*Activity*:
Which lines of the entries below run from the one holding "35: (576, 484, 11.18)" to the one holding "16: (313, 510, 12.02)", inclusive? Set down exactly those lines and no others.
### Records for the task
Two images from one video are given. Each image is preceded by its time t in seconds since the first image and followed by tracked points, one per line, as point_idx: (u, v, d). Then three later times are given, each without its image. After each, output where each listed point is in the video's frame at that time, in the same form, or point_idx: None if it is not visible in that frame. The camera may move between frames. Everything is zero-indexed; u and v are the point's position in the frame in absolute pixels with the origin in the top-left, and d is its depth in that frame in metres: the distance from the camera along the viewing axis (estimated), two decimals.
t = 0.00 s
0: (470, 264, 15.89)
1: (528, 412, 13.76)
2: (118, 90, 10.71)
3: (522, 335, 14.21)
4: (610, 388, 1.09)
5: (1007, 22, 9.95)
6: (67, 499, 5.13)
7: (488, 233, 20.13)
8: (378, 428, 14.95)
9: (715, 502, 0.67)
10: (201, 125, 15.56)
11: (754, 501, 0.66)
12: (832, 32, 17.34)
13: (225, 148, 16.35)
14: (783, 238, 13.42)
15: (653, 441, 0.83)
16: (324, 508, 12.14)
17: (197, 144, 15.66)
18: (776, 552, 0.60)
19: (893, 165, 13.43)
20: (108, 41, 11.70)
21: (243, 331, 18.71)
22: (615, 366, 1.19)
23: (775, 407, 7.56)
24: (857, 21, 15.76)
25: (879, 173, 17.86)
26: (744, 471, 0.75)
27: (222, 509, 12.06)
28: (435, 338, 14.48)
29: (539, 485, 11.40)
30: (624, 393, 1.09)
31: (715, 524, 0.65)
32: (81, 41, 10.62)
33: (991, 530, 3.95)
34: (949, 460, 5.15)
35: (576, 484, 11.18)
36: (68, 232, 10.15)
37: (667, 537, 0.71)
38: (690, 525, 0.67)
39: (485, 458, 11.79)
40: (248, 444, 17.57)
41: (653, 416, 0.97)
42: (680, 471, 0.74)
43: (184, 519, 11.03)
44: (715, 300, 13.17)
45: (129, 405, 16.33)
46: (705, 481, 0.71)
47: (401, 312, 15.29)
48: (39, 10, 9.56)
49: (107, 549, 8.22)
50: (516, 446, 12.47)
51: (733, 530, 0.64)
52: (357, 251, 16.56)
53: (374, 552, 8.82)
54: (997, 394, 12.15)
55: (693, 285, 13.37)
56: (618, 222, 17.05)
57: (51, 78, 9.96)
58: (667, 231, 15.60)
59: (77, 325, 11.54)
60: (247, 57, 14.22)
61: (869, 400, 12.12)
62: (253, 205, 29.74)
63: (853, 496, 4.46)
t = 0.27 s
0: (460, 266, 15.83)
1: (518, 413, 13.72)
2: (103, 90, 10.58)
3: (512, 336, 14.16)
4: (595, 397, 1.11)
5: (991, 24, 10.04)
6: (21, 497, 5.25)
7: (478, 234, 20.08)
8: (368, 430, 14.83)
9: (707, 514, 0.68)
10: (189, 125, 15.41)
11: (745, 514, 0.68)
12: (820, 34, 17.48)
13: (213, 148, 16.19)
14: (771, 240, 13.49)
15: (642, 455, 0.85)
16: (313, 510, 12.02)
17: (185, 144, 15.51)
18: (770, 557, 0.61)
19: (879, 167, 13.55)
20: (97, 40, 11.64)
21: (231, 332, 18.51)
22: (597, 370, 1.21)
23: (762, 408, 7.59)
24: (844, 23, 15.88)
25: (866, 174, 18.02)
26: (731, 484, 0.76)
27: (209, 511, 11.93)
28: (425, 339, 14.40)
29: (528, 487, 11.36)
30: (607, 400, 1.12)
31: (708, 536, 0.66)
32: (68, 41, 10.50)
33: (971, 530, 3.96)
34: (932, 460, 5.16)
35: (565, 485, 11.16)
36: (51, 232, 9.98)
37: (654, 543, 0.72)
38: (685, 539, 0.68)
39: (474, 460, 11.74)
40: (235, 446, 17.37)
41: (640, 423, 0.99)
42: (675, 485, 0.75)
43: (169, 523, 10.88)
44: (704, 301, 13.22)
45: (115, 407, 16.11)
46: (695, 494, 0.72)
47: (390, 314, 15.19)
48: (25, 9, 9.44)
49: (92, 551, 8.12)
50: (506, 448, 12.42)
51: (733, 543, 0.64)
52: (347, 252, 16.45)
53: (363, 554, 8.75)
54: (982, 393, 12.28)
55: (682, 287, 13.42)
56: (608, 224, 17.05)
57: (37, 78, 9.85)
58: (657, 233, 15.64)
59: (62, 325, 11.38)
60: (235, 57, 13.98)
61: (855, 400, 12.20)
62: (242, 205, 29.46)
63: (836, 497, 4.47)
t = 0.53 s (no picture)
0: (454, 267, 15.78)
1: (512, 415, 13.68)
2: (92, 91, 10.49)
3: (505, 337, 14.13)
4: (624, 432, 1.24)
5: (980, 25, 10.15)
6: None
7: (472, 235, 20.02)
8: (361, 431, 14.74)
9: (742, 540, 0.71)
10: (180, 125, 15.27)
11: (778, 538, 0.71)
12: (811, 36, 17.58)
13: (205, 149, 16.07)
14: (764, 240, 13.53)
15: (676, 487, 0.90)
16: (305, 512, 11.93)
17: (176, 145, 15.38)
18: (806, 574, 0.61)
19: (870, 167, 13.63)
######
### Records for the task
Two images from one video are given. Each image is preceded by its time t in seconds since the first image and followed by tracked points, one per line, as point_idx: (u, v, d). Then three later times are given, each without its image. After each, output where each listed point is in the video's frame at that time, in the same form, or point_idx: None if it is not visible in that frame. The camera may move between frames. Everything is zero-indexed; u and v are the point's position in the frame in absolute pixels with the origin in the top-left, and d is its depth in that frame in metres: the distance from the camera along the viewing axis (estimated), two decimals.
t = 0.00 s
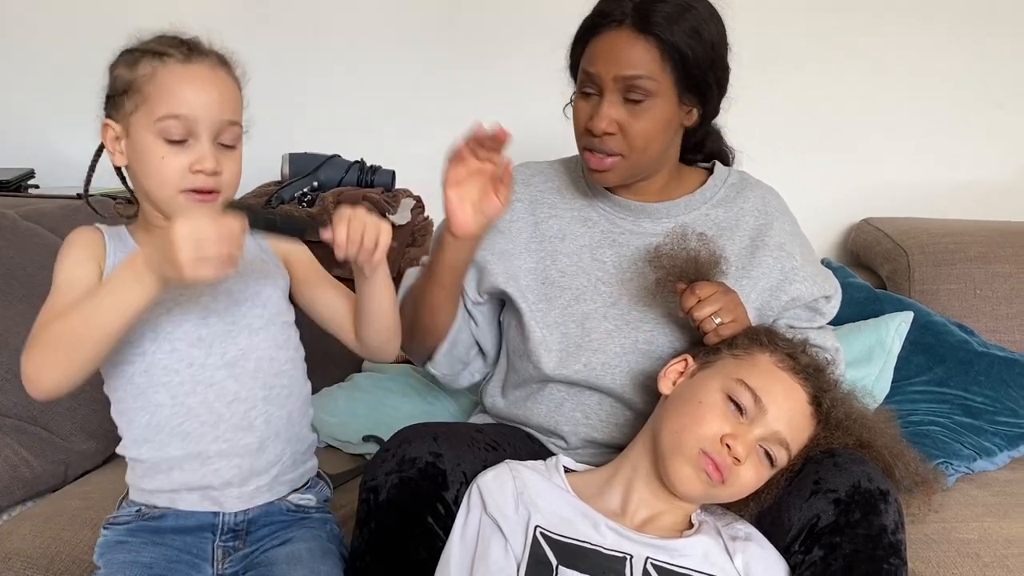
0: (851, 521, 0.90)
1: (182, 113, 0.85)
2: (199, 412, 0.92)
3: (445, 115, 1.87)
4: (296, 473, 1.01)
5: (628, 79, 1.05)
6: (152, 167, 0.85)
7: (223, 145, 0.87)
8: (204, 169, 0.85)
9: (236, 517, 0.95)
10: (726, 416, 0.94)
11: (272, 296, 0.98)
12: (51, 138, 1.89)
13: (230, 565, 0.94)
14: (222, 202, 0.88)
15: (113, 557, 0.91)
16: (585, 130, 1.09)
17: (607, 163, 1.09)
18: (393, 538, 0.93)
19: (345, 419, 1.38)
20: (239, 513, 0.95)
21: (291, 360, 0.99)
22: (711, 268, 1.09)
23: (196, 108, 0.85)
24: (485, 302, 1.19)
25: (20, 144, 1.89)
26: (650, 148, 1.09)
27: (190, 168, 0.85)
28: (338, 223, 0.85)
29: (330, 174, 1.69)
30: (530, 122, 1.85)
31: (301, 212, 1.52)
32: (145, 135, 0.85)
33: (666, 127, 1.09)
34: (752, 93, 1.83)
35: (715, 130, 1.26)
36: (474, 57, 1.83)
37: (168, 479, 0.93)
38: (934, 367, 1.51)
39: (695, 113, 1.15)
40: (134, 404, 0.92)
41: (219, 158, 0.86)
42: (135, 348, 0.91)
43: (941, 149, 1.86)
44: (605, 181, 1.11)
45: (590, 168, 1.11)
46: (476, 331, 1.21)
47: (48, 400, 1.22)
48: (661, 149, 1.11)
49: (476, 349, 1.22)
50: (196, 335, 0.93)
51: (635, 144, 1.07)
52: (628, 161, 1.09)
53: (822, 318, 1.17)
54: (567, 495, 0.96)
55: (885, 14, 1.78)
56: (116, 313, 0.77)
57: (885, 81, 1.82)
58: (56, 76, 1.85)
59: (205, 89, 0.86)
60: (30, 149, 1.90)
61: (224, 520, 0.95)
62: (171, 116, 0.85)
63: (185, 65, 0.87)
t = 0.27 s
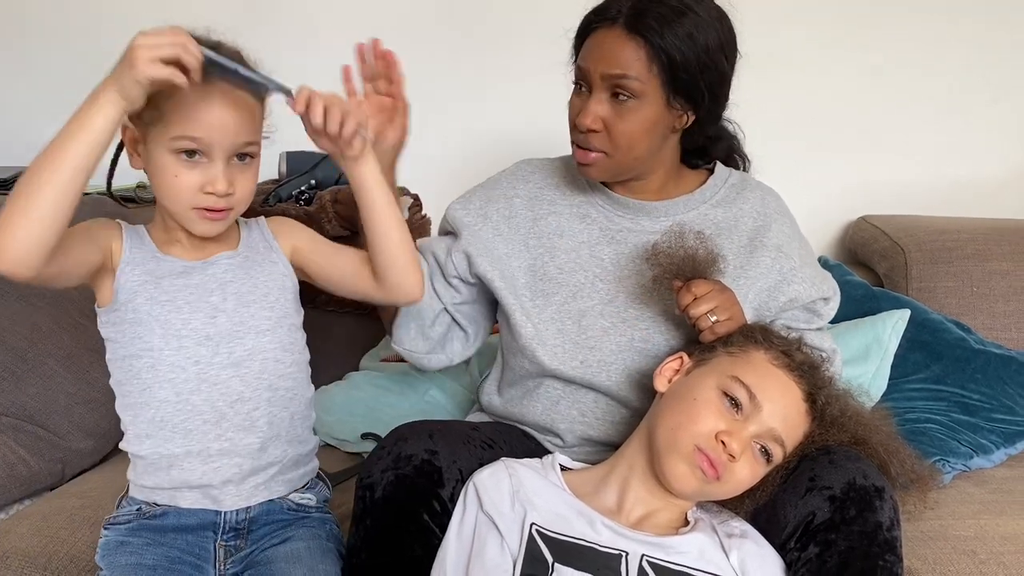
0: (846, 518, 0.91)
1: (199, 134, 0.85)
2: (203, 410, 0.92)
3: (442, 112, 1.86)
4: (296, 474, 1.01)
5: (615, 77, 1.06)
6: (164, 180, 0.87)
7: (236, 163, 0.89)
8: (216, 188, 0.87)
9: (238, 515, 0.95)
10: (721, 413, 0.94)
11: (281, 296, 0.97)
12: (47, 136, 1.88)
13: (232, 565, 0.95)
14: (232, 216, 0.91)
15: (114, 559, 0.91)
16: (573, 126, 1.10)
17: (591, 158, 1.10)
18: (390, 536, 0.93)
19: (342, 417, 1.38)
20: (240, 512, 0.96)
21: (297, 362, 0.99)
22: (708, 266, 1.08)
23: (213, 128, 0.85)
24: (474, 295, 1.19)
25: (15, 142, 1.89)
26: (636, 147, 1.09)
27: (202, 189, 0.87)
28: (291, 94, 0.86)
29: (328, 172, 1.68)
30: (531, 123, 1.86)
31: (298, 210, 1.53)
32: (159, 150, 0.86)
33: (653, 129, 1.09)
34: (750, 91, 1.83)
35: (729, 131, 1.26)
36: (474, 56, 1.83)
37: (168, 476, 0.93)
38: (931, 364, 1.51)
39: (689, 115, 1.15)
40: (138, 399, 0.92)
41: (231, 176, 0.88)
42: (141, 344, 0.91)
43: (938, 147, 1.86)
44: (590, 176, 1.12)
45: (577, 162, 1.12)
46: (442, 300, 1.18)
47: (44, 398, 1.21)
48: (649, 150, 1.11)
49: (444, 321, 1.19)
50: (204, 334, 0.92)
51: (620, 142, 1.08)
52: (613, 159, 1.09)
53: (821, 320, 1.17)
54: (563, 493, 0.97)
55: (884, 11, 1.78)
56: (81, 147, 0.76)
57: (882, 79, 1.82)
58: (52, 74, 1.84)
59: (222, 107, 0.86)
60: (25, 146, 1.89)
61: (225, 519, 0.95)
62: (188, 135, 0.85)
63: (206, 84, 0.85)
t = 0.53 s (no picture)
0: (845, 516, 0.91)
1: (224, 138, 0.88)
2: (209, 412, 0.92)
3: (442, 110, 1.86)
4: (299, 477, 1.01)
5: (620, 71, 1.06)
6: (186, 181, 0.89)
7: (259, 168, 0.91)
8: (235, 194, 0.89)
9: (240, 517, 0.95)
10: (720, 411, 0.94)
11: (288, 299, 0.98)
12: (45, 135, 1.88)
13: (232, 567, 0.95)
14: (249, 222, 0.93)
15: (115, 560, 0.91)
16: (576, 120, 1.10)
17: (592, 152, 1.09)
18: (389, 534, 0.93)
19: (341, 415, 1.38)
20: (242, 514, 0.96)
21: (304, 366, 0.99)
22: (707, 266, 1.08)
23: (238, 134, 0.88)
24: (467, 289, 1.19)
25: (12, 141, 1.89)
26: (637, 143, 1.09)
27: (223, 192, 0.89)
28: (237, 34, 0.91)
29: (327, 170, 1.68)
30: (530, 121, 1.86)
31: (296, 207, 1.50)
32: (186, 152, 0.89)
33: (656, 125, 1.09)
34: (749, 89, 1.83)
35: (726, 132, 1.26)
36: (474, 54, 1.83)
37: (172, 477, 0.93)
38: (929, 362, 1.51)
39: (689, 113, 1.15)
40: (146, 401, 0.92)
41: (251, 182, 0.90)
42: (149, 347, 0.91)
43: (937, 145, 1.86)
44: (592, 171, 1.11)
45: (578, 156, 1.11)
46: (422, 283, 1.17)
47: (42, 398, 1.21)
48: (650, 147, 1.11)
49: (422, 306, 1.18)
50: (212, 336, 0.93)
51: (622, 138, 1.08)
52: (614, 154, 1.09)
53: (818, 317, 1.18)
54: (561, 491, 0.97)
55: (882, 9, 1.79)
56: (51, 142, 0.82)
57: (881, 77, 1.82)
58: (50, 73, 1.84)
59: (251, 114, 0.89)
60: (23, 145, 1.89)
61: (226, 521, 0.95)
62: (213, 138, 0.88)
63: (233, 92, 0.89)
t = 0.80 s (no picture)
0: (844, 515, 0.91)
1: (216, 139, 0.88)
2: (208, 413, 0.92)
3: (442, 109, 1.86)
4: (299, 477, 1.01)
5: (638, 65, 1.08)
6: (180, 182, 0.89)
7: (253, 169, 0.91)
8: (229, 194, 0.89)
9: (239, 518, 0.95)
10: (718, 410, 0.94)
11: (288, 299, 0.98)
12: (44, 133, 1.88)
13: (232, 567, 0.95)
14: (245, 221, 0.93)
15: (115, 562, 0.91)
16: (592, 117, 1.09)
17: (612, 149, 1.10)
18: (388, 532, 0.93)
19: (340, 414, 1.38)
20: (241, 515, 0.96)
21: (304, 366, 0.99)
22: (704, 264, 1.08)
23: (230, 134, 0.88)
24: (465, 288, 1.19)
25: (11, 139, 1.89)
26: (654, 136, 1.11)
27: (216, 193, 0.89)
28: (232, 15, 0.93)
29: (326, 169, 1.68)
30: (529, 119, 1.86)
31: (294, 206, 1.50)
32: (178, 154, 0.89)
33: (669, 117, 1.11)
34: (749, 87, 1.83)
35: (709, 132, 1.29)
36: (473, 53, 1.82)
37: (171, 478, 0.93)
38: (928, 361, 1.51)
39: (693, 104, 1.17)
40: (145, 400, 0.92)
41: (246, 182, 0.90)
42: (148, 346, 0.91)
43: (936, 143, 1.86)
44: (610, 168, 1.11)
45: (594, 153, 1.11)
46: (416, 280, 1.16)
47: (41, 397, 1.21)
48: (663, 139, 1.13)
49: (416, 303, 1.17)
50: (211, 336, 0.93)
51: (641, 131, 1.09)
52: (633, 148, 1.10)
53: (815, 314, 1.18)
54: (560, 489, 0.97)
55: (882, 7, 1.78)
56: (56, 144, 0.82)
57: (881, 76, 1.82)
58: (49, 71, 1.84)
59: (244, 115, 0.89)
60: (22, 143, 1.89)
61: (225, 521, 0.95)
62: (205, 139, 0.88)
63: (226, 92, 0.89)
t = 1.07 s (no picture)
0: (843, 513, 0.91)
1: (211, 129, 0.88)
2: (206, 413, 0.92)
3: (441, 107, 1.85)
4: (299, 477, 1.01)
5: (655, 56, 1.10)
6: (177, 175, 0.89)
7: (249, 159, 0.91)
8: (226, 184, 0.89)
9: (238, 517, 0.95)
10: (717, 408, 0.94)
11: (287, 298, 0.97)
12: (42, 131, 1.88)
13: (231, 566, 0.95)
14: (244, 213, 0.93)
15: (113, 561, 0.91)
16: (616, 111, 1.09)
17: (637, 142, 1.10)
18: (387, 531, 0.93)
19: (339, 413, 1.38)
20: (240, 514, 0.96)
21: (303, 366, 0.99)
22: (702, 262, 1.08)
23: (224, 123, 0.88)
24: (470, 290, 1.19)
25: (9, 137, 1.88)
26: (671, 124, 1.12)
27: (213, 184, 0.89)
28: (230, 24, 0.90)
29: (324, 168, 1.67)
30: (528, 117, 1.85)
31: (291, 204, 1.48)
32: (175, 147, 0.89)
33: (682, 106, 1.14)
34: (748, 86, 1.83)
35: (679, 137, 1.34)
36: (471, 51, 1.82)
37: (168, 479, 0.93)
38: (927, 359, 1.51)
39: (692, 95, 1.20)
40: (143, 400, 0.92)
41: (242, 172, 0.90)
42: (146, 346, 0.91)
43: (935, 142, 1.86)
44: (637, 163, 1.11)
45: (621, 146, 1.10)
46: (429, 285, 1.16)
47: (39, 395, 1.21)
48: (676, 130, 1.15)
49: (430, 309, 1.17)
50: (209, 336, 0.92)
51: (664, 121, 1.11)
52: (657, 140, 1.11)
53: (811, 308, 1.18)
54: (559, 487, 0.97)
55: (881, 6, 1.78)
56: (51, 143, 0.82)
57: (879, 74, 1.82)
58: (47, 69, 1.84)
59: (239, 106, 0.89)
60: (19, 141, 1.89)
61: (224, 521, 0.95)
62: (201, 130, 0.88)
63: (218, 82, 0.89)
######
*Exercise answer*:
35: (576, 484, 11.18)
36: (68, 232, 10.15)
37: (667, 537, 0.71)
38: (690, 525, 0.67)
39: (485, 458, 11.79)
40: (248, 444, 17.57)
41: (653, 416, 0.97)
42: (680, 471, 0.74)
43: (184, 519, 11.03)
44: (715, 300, 13.17)
45: (129, 405, 16.33)
46: (705, 481, 0.71)
47: (401, 312, 15.29)
48: (39, 10, 9.56)
49: (107, 549, 8.22)
50: (516, 446, 12.47)
51: (733, 530, 0.64)
52: (357, 251, 16.56)
53: (374, 552, 8.82)
54: (997, 394, 12.15)
55: (693, 285, 13.37)
56: (618, 222, 17.05)
57: (51, 78, 9.96)
58: (667, 231, 15.60)
59: (77, 325, 11.54)
60: (247, 57, 14.22)
61: (869, 400, 12.12)
62: (253, 205, 29.74)
63: (853, 496, 4.46)
t = 0.27 s
0: (460, 266, 15.83)
1: (518, 413, 13.72)
2: (103, 90, 10.58)
3: (512, 336, 14.16)
4: (595, 397, 1.11)
5: (991, 24, 10.04)
6: (21, 497, 5.25)
7: (478, 234, 20.08)
8: (368, 430, 14.83)
9: (707, 514, 0.68)
10: (189, 125, 15.41)
11: (745, 514, 0.68)
12: (820, 34, 17.48)
13: (213, 148, 16.19)
14: (771, 240, 13.49)
15: (642, 455, 0.85)
16: (313, 510, 12.02)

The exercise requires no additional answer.